How many? Great heavens, earthling. I haven't the faintest idea.'
But you said your last assignment was to memorize the names of all of them.'
I did. All the stars in all the galaxies. And that's a great many.'
But how many?'
What difference does it make? I know their names. I don't know how many there are. It's their names that matter.”
Micheal Brown in Ferguson, Missouri.
The four I will think of during the Stomp Out Suicide Walk on Saturday:
Those that we have lost to cancer...
Those who are fighting cancer...
Kathy's brother in law
And those lost to accidents...
This is not an exhaustive list...just the names that have been close to me this week.

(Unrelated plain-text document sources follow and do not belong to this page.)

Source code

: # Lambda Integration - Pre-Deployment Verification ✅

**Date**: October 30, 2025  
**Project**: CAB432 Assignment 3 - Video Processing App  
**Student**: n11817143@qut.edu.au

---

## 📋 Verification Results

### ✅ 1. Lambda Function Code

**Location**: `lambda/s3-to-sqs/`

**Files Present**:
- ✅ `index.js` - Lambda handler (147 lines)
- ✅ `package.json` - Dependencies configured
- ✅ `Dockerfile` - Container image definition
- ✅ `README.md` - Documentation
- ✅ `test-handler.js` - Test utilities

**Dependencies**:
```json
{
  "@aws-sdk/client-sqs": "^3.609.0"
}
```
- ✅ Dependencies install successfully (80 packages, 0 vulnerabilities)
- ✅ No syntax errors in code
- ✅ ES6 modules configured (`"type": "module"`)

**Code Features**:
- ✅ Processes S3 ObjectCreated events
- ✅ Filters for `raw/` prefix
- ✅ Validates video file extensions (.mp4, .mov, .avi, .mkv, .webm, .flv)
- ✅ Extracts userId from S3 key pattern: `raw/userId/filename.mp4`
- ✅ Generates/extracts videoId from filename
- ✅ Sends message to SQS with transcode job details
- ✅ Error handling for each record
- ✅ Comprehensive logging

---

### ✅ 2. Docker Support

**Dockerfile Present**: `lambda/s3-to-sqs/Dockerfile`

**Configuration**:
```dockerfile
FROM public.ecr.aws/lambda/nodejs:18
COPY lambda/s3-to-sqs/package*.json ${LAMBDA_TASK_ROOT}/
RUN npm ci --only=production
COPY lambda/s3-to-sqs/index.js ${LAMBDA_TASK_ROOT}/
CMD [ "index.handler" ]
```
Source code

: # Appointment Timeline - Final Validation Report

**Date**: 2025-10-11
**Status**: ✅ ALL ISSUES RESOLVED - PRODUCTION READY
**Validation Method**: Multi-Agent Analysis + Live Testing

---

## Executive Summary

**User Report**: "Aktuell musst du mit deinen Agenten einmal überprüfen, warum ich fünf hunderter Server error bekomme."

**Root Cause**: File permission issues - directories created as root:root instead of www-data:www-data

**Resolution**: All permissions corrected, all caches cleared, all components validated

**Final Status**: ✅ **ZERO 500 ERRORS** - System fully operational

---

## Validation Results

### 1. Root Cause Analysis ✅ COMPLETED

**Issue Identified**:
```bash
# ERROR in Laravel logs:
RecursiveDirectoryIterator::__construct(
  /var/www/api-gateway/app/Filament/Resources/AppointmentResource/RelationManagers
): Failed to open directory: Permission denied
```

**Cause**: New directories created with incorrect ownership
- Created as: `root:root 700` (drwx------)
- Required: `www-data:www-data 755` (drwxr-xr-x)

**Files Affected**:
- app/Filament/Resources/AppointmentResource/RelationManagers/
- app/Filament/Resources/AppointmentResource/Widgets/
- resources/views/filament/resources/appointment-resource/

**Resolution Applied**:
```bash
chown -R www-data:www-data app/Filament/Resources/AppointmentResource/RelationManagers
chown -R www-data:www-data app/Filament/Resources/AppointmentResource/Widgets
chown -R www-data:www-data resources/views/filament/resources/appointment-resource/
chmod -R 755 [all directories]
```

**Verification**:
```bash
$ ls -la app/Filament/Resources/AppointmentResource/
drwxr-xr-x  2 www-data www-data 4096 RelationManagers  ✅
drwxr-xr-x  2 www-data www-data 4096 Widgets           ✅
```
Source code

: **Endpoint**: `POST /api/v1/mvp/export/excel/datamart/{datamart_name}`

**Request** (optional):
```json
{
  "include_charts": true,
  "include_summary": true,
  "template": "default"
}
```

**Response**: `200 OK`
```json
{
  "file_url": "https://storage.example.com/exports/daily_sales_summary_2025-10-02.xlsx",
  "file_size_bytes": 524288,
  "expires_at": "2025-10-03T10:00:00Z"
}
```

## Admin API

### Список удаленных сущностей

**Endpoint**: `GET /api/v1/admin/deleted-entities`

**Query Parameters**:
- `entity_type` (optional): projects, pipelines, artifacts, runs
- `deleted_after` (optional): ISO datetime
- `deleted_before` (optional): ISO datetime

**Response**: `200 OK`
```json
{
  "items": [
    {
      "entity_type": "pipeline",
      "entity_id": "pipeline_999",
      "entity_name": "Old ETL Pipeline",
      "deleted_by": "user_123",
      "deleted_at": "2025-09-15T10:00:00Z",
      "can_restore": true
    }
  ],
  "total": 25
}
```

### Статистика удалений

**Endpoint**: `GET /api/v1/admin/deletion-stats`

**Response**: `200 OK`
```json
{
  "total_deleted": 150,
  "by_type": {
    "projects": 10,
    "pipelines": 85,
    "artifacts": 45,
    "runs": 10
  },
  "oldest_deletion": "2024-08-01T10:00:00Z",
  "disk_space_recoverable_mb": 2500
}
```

I read today that one thing we can do to fight racism in response to events like the shooting of Michael Brown is to stop telling the "Good Kid Narrative" about how his death is sad because he was such a good kid who was about to start college, who was well-loved and liked by his community. Those things are true. But, "The Good Kid narrative says that this kid didn’t deserve to die because his goodness was the exception to the rule. This is wrong. This kid didn’t deserve to die because he was a human being and black lives matter." (12 Things White People Can Do Now Because Ferguson)
...And I thought of the words of Progo. "What difference does it make? I know their names. I don't know how many there are. It's their names that matter."
On Saturday when I walk the SOS walk, I'm sure I'll be overwhelmed by the numbers. By the sheer volume of people who have experiences the tragedy of suicide and/or depression. We human beings are impressed by numbers.
But you know what? The numbers are not the part that matters. It's the names that each of those numbers represent. Whether there are four or one hundred or one thousand. It's all the same. "What difference does it make? ...It's their names that matter."